I also agree with Ajit J. Thakkar that adding of D3 to any old Truhlars functionals is unrecommended. Parametrisation covers dispersion at least to some extend. Comparing uncorrected functionals on system with strong dispersion M06 will almost always among the best, simply because PBE or B3LYP don't care on dispersion at all. When D3 (or NL/VV10) is applied real competition starts.
Last. M06 as well as B3LYP and PBE is old functional, but I would not blindly switch to newer versions. Number of parameters were growing with years while applicability to all problems was decreasing. Minnesota is in my top-list for metal-containing systems, but for pure-organics i would not take it first.

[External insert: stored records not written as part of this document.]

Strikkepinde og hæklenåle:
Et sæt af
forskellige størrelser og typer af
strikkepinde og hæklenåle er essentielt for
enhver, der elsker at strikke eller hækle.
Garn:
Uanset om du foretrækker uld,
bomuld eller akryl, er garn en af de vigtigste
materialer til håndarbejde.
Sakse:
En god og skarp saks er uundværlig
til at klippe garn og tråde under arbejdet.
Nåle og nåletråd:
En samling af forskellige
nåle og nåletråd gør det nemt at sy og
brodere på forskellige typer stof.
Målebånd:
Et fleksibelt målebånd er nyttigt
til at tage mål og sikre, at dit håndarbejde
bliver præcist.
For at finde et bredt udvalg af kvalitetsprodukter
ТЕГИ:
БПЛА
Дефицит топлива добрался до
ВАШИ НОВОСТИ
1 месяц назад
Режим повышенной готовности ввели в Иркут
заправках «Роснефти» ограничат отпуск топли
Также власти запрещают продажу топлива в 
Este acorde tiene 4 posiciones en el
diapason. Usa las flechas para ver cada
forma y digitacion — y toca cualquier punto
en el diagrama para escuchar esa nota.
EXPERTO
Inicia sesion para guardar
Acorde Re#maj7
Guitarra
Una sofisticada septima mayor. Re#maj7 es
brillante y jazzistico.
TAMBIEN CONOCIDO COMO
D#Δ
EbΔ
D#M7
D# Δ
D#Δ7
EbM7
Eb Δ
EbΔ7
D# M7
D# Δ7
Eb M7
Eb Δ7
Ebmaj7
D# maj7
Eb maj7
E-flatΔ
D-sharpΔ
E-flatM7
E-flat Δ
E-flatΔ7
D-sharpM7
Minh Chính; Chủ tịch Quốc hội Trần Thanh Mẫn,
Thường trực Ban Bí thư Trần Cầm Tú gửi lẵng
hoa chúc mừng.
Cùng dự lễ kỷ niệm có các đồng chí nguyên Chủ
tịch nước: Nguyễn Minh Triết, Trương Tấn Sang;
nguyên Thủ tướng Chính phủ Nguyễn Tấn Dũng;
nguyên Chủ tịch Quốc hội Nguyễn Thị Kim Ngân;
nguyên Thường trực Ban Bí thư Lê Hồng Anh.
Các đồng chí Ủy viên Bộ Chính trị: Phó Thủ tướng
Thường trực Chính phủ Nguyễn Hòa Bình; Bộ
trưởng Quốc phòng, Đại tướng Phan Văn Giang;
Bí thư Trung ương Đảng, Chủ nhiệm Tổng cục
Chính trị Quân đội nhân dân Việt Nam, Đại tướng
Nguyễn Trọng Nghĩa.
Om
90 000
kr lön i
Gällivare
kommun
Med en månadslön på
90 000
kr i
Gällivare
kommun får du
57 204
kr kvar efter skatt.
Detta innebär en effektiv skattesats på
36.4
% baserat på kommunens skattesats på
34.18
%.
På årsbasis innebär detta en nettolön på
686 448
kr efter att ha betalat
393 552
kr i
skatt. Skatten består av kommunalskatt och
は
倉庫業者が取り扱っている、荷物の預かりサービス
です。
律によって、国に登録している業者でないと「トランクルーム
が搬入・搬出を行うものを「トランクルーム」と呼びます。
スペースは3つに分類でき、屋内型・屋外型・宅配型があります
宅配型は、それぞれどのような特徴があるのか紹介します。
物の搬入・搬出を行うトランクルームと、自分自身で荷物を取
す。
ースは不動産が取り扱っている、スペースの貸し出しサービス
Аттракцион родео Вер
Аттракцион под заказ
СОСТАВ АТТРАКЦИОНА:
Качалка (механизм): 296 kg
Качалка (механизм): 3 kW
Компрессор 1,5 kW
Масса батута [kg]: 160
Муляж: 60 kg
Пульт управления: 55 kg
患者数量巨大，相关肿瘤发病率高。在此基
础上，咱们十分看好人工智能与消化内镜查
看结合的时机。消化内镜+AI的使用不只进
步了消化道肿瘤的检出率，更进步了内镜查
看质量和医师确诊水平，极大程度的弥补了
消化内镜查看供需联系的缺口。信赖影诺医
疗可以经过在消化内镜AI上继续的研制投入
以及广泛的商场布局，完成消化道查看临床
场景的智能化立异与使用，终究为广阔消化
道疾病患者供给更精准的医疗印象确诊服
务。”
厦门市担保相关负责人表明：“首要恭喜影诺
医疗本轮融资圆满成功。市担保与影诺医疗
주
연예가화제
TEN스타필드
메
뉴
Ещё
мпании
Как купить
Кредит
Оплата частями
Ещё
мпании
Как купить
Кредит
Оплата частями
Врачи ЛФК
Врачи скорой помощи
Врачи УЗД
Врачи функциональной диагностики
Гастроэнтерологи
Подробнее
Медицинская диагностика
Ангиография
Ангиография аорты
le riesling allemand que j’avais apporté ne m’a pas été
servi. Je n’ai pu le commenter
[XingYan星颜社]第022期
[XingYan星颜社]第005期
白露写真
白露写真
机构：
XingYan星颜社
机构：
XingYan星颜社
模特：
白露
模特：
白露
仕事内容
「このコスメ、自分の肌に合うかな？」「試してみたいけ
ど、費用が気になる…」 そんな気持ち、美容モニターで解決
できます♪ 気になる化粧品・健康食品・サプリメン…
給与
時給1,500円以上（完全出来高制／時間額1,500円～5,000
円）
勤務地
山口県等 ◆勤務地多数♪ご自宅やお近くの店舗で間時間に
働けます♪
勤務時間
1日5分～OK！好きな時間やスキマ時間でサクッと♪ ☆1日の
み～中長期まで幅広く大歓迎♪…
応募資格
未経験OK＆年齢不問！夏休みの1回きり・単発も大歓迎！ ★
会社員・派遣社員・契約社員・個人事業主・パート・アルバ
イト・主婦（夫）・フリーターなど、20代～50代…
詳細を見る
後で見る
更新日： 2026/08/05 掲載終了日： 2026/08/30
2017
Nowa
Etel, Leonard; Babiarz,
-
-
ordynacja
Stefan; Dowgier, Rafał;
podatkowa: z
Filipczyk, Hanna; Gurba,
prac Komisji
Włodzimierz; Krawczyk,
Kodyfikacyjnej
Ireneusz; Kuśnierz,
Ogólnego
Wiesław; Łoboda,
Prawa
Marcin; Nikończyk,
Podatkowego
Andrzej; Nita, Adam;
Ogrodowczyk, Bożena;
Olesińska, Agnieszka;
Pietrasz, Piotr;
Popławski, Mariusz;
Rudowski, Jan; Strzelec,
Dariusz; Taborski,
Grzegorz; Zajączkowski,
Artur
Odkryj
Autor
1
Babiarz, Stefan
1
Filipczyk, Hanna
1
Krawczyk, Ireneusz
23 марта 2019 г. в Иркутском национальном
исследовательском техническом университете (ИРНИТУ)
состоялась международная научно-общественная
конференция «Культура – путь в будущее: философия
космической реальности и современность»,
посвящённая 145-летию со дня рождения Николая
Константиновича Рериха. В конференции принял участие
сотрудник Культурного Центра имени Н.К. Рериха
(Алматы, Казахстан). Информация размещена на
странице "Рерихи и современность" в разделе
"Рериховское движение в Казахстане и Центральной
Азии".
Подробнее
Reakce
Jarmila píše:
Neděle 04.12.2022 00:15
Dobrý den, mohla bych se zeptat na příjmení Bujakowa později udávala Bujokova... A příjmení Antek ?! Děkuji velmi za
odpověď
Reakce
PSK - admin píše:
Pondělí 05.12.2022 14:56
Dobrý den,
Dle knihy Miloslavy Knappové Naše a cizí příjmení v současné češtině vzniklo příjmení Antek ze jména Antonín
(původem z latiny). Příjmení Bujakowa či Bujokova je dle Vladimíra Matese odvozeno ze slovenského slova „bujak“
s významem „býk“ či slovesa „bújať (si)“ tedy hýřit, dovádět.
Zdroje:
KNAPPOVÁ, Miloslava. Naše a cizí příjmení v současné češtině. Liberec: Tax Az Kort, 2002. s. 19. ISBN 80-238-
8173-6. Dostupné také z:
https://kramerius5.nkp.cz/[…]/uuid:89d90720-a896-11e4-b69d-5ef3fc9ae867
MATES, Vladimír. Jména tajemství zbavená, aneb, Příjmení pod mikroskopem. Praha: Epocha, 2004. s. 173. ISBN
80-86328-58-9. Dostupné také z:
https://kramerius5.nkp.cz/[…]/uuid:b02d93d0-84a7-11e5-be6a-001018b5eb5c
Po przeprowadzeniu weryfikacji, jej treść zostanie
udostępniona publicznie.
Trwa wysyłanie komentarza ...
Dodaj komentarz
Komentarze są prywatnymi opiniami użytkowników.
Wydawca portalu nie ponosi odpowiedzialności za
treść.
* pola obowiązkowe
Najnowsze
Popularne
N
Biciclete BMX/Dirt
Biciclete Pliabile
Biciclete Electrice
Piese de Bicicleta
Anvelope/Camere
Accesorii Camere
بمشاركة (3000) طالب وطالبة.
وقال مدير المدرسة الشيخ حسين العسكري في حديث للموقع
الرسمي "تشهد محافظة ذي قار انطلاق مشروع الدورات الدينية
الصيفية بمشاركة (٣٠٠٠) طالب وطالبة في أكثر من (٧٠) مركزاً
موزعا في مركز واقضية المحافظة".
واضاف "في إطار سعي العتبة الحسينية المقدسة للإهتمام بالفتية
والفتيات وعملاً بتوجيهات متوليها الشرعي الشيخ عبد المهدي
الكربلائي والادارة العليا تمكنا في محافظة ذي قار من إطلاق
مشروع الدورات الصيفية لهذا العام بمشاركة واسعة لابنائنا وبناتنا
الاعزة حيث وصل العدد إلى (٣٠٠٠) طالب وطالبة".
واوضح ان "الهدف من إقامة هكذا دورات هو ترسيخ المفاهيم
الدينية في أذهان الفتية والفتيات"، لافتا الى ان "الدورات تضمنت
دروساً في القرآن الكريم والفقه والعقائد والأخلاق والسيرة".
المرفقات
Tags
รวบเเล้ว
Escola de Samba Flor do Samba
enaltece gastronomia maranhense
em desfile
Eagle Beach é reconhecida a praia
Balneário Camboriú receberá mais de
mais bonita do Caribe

In our latest revDSD benchmark paper, we both trained revised DSD double hybrids on the GMTKN55 set *and* evaluated a bunch of lower-level methods not already covered in Lars Goerigk ' GMTKN55 benchmark paper. It's possible to get down to 2.2 kcal/mol WTMAD using the most recent double hybrids, wB97M(2) of the Head-Gordon group and (with about 1/3 the number of empirical parameters) revDSD-PBEP86-D4 by ourselves. If you need to stay on rung four for reasons of computational cost, both Lars (in his follow-up paper to the original GMTKN55) and we found that Head-Gordon's wB97M-V (available in both ORCA and Q-CHEM) has a distinct edge over other functionals. http://doi.org/10.1021/acs.jpca.9b03157
Prasanta Bandyopadhyay wB97M-V and wB97X-V are available in e.g. PySCF and Psi4, which are both freely available. All functionals should also appear in a future release of ORCA.